*Required work*
All lines of the entries with "available" in them must be listed.

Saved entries
BEGIN

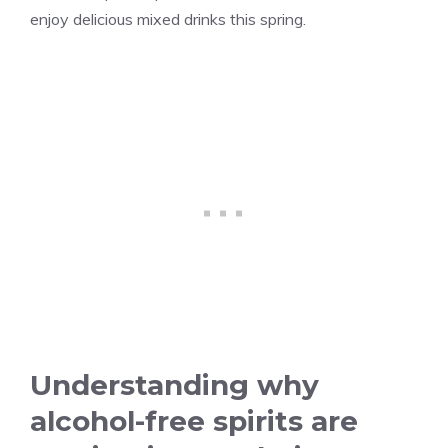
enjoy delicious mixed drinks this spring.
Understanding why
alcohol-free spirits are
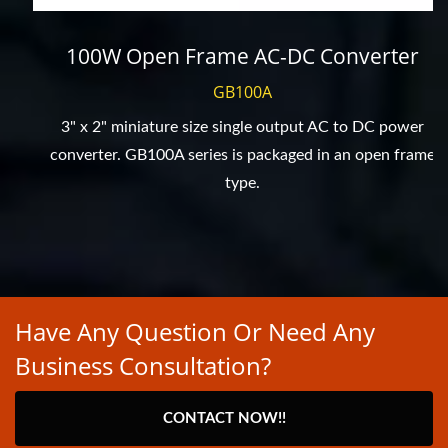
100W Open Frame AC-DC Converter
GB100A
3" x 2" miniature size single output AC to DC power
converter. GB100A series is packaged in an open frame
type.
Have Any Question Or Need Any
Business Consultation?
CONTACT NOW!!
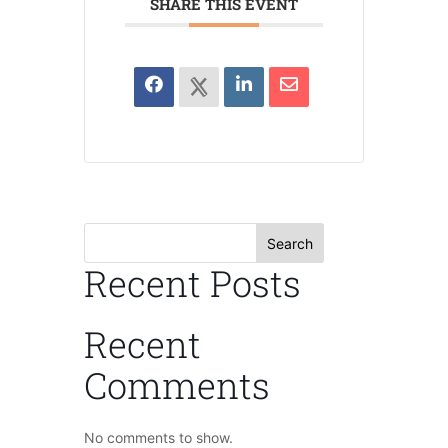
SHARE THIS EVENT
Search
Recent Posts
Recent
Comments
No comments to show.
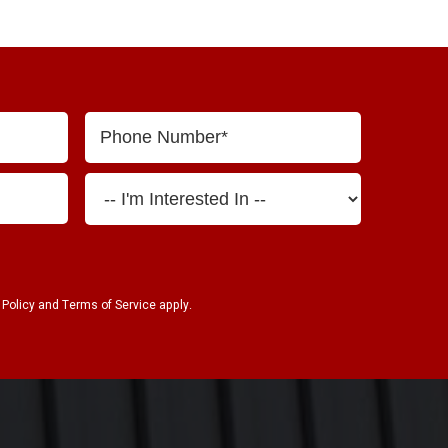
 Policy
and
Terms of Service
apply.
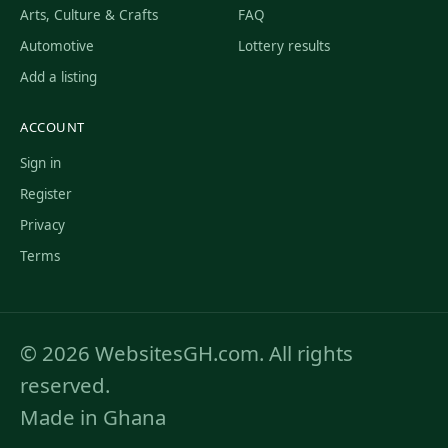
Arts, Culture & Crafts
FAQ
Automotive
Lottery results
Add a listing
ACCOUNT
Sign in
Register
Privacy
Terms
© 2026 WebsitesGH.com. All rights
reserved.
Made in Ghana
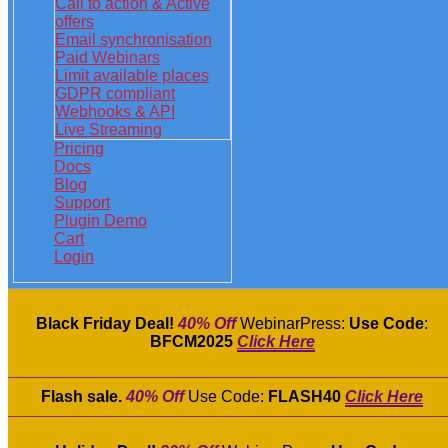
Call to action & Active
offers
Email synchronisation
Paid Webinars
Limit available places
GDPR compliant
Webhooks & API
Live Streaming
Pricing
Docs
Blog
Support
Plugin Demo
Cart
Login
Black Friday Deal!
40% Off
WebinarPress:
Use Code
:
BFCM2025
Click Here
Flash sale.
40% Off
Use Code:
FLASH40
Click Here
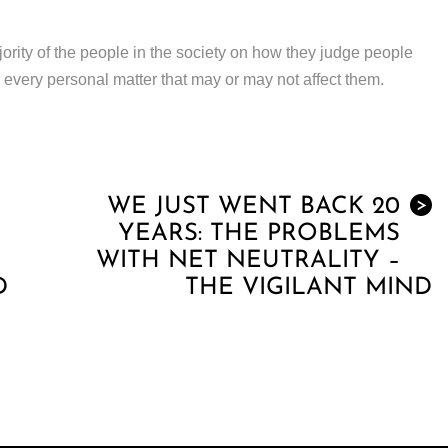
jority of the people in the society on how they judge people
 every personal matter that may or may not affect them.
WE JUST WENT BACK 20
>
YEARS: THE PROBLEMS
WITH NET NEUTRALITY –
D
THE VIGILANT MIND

END
BEGIN

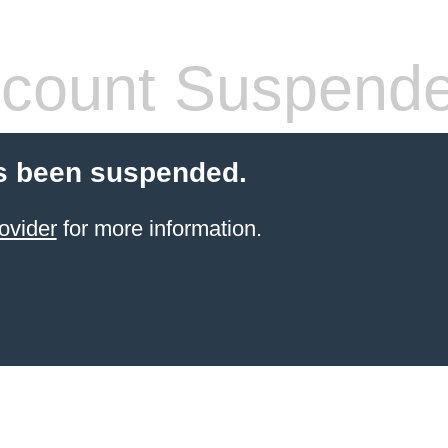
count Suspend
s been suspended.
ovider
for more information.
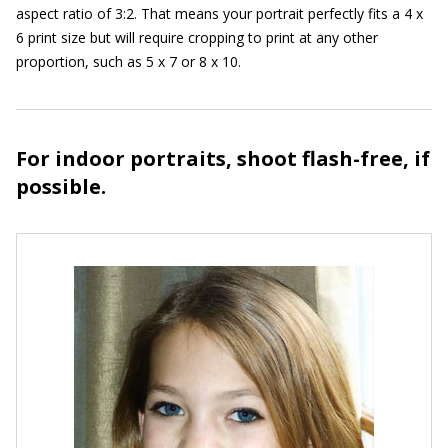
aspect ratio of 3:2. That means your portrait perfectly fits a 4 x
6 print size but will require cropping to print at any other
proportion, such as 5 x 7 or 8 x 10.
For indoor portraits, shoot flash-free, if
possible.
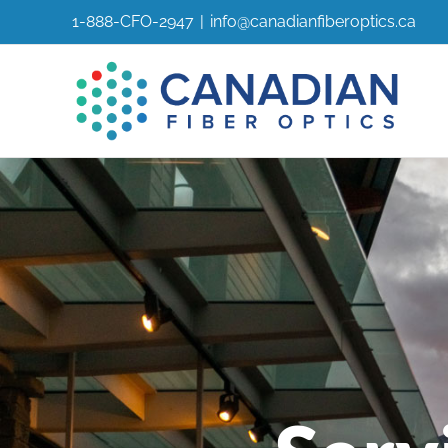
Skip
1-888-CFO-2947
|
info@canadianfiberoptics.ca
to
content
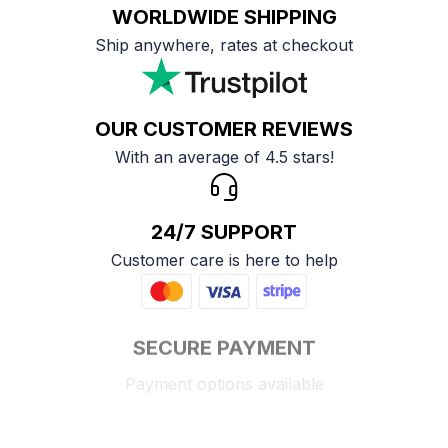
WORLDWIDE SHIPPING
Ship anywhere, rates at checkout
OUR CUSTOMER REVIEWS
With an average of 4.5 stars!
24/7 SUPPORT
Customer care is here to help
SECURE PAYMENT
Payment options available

END

*Answer to this exercise*
Limit available places
Payment options available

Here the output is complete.